Syngenta, Jealott's Hill International Research Centre, Bracknell, Berkshire RG42 6EY, U.K.
Syngenta Crop Protection, Schaffhauserstrasse, Stein CH-4332, Switzerland.
J Chem Inf Model. 2020 Aug 24;60(8):3781-3791. doi: 10.1021/acs.jcim.0c00232. Epub 2020 Jul 23.

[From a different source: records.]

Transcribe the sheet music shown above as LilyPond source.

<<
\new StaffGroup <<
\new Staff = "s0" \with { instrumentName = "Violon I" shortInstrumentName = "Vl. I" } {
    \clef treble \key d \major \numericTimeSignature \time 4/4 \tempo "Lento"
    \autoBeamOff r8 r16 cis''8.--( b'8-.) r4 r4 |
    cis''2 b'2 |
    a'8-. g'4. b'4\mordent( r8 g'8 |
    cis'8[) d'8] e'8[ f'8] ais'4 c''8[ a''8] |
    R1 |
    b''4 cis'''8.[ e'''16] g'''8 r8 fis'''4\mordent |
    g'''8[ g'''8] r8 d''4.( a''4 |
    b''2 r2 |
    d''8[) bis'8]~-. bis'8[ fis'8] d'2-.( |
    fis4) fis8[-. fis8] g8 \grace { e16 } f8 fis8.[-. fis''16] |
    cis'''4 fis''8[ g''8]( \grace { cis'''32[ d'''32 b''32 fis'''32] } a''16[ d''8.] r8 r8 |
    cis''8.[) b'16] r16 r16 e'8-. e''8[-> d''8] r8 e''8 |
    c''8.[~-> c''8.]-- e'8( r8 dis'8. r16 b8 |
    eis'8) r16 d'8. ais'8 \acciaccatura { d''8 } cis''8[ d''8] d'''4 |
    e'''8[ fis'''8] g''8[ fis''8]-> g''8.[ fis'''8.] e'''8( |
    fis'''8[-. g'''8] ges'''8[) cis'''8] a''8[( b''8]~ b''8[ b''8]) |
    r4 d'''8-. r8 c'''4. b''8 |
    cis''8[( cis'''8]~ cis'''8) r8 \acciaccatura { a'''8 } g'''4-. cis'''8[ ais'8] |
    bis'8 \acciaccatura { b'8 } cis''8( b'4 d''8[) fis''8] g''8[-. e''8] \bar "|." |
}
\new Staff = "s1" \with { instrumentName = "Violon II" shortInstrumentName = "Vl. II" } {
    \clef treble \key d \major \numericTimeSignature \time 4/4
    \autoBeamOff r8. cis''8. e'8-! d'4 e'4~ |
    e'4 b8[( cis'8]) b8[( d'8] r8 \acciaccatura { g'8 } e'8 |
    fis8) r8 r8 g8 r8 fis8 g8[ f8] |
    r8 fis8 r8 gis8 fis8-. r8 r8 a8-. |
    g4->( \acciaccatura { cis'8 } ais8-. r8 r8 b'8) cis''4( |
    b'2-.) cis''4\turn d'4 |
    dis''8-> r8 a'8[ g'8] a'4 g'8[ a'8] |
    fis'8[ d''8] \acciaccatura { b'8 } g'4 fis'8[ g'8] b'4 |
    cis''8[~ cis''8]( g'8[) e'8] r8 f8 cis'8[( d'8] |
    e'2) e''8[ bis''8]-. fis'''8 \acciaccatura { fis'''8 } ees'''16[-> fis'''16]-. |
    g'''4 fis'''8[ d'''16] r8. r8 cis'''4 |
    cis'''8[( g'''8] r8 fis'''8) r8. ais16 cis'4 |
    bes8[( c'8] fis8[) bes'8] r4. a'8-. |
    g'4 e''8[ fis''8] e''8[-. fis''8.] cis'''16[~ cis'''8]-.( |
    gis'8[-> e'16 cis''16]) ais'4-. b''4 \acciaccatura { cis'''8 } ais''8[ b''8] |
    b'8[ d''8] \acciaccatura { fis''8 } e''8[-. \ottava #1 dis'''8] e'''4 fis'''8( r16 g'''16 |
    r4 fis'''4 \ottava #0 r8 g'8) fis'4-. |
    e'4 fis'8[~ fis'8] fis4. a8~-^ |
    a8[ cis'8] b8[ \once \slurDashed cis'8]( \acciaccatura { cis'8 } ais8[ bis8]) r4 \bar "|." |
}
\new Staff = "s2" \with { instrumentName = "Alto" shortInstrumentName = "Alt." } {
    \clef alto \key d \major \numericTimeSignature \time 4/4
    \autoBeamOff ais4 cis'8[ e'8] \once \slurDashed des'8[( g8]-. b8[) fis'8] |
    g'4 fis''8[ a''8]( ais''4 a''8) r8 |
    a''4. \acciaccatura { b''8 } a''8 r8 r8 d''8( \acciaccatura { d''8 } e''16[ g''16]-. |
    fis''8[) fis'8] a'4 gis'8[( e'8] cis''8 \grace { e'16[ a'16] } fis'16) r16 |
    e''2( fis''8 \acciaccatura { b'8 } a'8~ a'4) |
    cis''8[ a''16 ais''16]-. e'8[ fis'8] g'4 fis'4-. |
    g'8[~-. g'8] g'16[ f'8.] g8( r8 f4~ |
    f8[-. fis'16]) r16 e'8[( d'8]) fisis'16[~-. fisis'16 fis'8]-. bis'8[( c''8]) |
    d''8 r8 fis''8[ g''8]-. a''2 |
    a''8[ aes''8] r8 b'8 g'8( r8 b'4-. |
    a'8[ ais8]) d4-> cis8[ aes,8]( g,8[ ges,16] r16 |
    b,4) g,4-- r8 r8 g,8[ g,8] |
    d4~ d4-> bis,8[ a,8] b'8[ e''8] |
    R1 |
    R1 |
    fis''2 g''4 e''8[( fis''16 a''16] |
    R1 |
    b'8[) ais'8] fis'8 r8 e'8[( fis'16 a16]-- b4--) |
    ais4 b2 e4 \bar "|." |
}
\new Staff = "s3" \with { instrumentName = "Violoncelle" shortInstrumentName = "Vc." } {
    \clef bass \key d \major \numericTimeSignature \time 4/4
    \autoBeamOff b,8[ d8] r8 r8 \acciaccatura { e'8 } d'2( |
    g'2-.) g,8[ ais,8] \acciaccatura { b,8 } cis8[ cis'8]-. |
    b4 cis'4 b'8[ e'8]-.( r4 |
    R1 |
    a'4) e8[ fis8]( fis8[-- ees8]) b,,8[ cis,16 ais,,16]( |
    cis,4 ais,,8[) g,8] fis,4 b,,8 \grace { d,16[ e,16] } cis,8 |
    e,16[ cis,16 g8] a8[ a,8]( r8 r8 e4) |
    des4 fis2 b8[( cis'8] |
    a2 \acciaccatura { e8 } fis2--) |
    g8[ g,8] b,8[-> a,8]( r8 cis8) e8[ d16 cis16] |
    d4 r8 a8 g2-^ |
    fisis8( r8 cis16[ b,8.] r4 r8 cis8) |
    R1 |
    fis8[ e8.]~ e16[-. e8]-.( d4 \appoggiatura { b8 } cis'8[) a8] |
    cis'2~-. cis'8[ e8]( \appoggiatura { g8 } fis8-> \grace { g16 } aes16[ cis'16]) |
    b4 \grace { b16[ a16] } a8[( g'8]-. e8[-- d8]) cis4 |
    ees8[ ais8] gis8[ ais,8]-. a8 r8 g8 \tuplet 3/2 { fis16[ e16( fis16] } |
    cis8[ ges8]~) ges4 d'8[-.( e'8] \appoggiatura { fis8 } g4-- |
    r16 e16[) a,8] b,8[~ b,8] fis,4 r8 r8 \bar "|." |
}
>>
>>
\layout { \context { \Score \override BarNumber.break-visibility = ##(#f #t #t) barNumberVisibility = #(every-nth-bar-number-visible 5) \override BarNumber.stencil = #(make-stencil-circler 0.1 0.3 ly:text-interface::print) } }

Databases of small, potentially bioactive molecules are ubiquitous across the industry and academia. Designed such that each unique compound should appear only once, the multiplicity of ways in which many compounds can be represented means that these databases require methods for standardizing the representation of chemistry. This is commonly achieved through the use of "Chemistry Business Rules", sets of predefined rules that describe the "house style" of the database in question. At Syngenta, the historical approach to the design of chemistry business rules has been to focus on consistency of representation, with chemical relevance given secondary consideration. In this work, we overturn that convention. Through the use of quantum chemistry calculations, we define a set of chemistry business rules for tautomer standardization that reproduces gas-phase energetic preferences. We go on to show that, compared to our historic approach, this method yields tautomers that are in better agreement with those observed experimentally in condensed phases and that are better suited for use in predictive models.
数据库中的小分子,具有潜在生物活性的分子在工业和学术界无处不在。设计时,每个独特的化合物都应该只出现一次,但由于许多化合物可以有多种表示方式,因此这些数据库需要标准化化学表示的方法。这通常通过使用“化学业务规则”来实现,这些规则集定义了所讨论数据库的“风格”。在先正达,设计化学业务规则的历史方法一直侧重于表示的一致性,而次要考虑化学相关性。在这项工作中,我们颠覆了这一传统。通过使用量子化学计算,我们为互变异构体标准化定义了一组化学业务规则,这些规则再现了气相能量偏好。我们接着证明,与我们的历史方法相比,这种方法产生的互变异构体与在凝聚相中观察到的实验结果更一致,并且更适合用于预测模型。